If a record contains a picture, skip the picture and transcribe the rest exactly.

──────── Material for this task

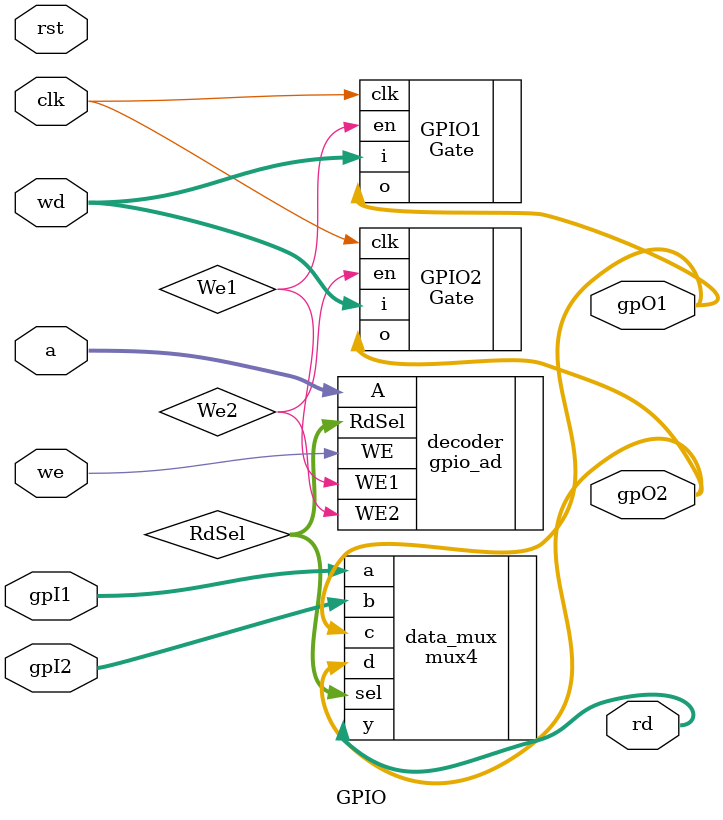
<source format=v>
module GPIO (
    input clk, rst, we,
    input [1:0] a,
    input [31:0] wd, gpI1, gpI2,
    output [31:0] gpO1, gpO2, rd
);

    wire        We2;
    wire        We1;
    wire [1:0]  RdSel;
    
    gpio_ad decoder(
        .A      (a),
        .WE     (we),
        .WE1    (We1),
        .WE2    (We2),
        .RdSel  (RdSel)
    );

    Gate #(32) GPIO1(
        .clk    (clk),
        .en     (We1),
        .i      (wd),
        .o      (gpO1)
    );
    
    Gate #(32) GPIO2(
        .clk    (clk),
        .en     (We2),
        .i      (wd),
        .o      (gpO2)
    );

mux4 #(32) data_mux(
        .sel    (RdSel),
        .a      (gpI1), 
        .b      (gpI2), 
        .c      (gpO1), 
        .d      (gpO2),
        .y      (rd)
    );

endmodule
</source>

────────────────

## Task answer
<source format=v>
module GPIO (
    input clk, rst, we,
    input [1:0] a,
    input [31:0] wd, gpI1, gpI2,
    output [31:0] gpO1, gpO2, rd
);

    wire        We2;
    wire        We1;
    wire [1:0]  RdSel;
    
    gpio_ad decoder(
        .A      (a),
        .WE     (we),
        .WE1    (We1),
        .WE2    (We2),
        .RdSel  (RdSel)
    );

    Gate #(32) GPIO1(
        .clk    (clk),
        .en     (We1),
        .i      (wd),
        .o      (gpO1)
    );
    
    Gate #(32) GPIO2(
        .clk    (clk),
        .en     (We2),
        .i      (wd),
        .o      (gpO2)
    );

mux4 #(32) data_mux(
        .sel    (RdSel),
        .a      (gpI1), 
        .b      (gpI2), 
        .c      (gpO1), 
        .d      (gpO2),
        .y      (rd)
    );

endmodule
</source>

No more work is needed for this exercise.